# Hansel – January 2008 to May 26, 2011



## lilspaz68 (Feb 24, 2007)

Well my aged curmudgeonly gentleman almost made it to 3.5 years old, having done 3 years of age with serious style and aplomb. :  The last 3 weeks, he aged rapidly though so I wasn’t surprised to find him gone with Hope lying over him.

When he arrived last year…he was King of All He Surveyed. ;D I learned that he didn’t like to be held or touched and you would get “the look” if you dared to do so, and he would move away from your offensive hand. LOL he was fine coming to visit you just don't try to touch him or he was gone the other way.
I would scratch him or rub his ears and he would forget himself, and lick me or just seem really happy…then he would realize what I was doing, look embarrassed at getting caught and would scuttle off. He was a real character and will be very much missed. Even his girls will miss his rude, bull-dozing ways I think. 

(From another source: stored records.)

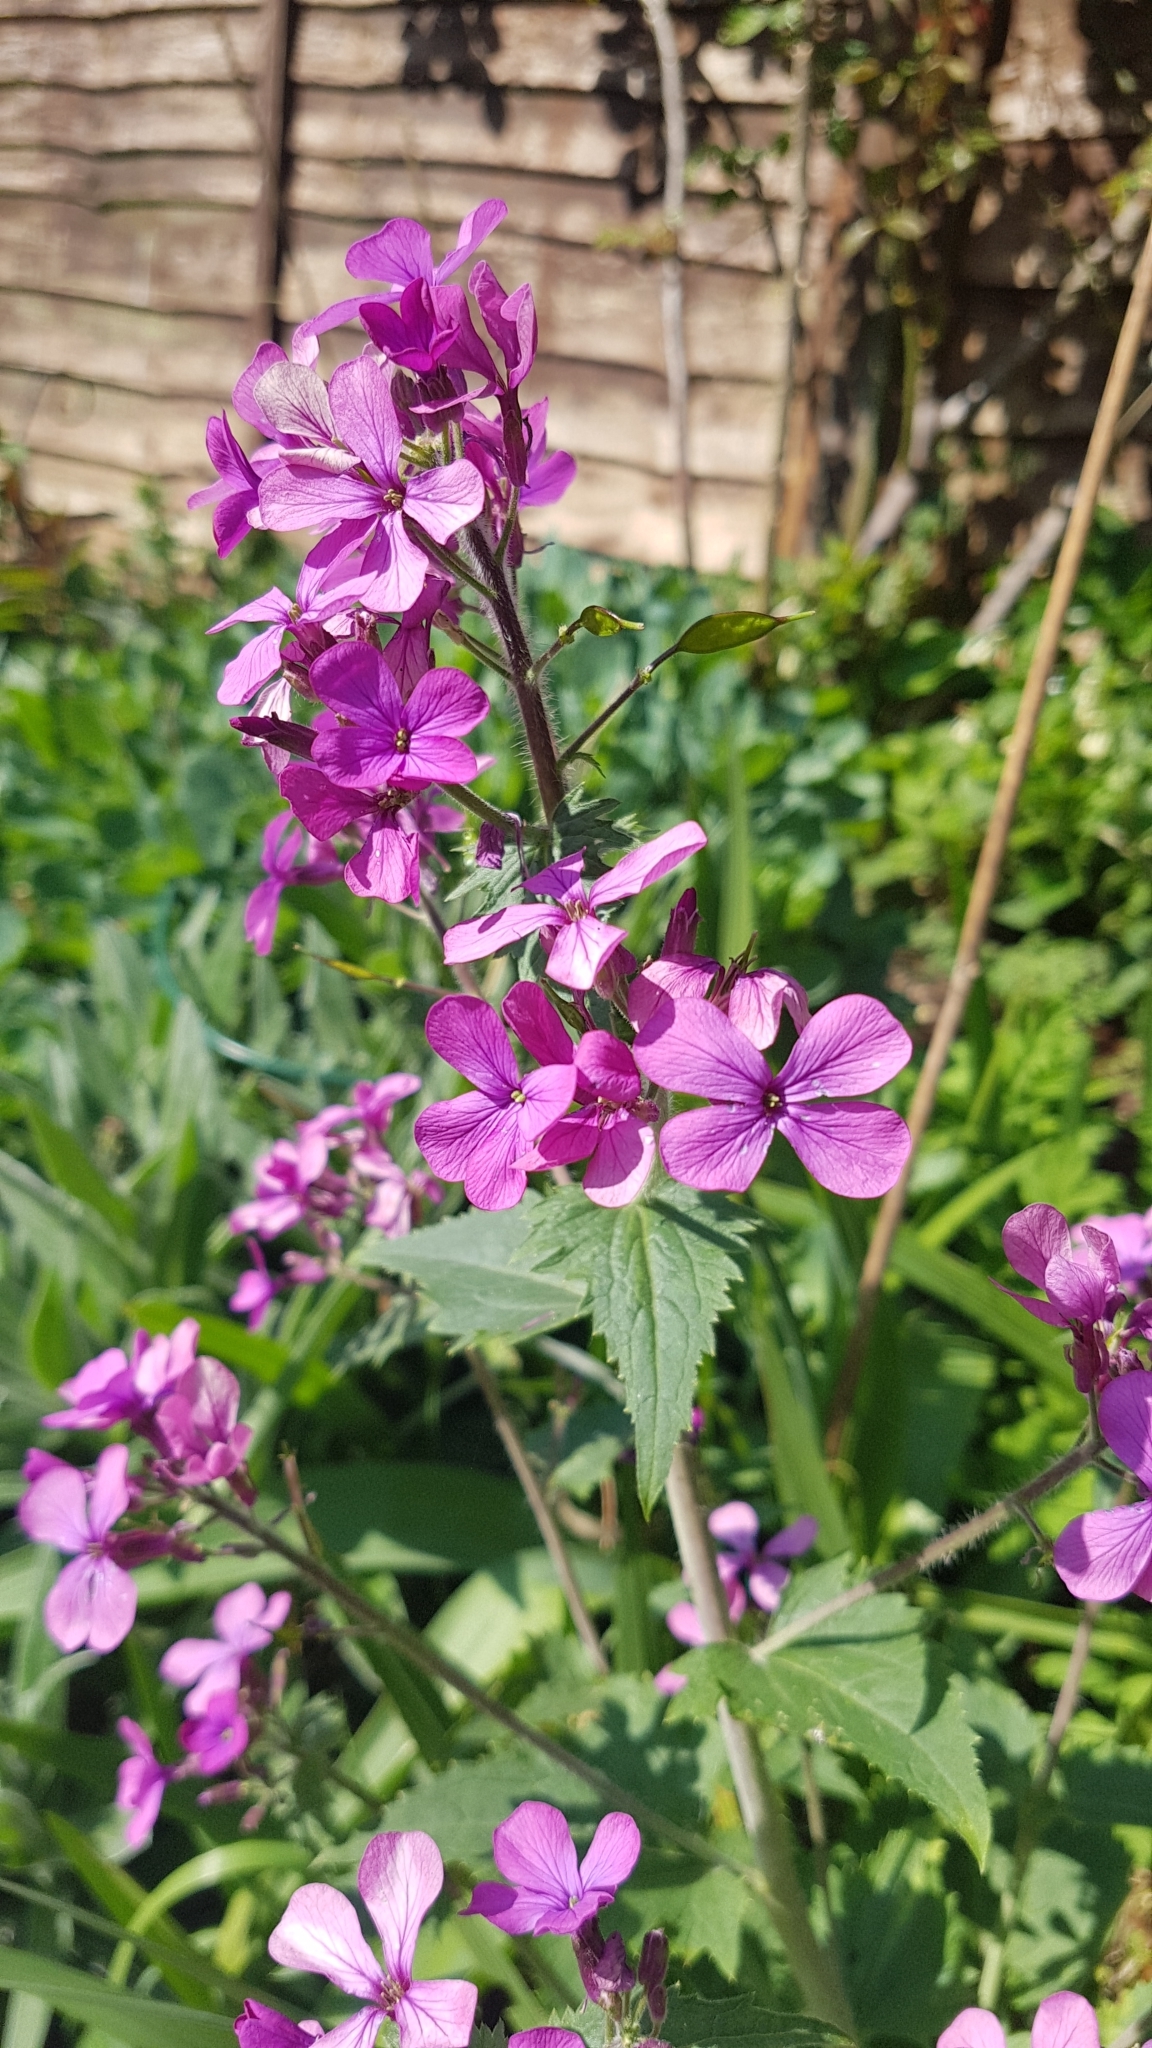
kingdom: Plantae
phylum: Tracheophyta
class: Magnoliopsida
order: Brassicales
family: Brassicaceae
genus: Lunaria
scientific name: Lunaria annua
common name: Honesty
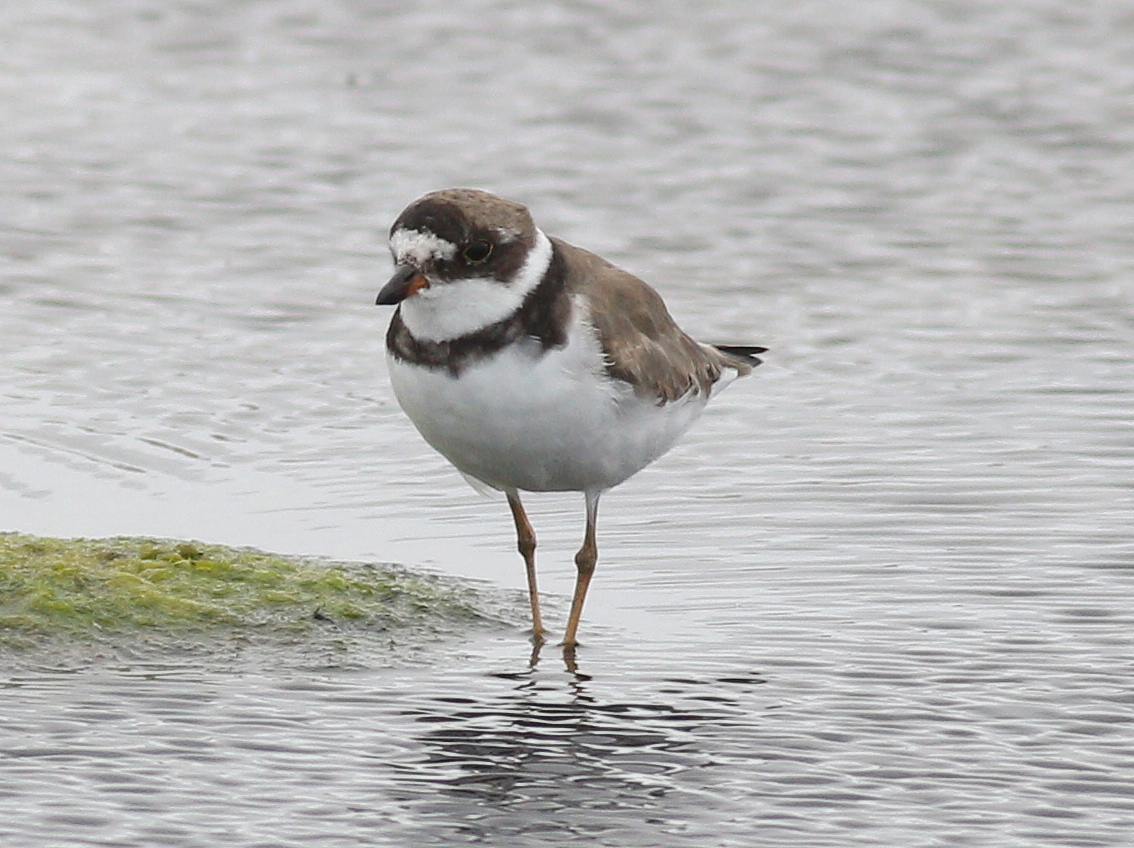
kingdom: Animalia
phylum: Chordata
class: Aves
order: Charadriiformes
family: Charadriidae
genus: Charadrius
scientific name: Charadrius semipalmatus
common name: Semipalmated plover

His pretty pic showing off his rusting mink coat








His new family Lilith and Isabella…









Loving the low hanging pink double deckers petunia made for him









A month ago today…HED kicking in but not stopping this fellow going where he wanted to.









Once it was only he and aging Teppy left, they joined the overnighters and loved it.

A very scary respiratory attack, but his new friend Jill helping him get through it









Hansel trusted Jill…with Hope on the outside, they often took turns sleeping with him, but when he was really sick Jill was his beloved.









He always made it to the litter pan…for a snooze LOLOL









Content in his last weeks. *heart*


----------



## smesyna (Nov 22, 2010)

Wow he was full of personality, what a funny old man. RIP Hansel :'(


----------



## ratchilla (May 12, 2011)

This makes me sad to hear, but what a good long life. <3


----------



## HighwayStar (Aug 20, 2010)

What a handsome guy he was. He had a great, long life though.


----------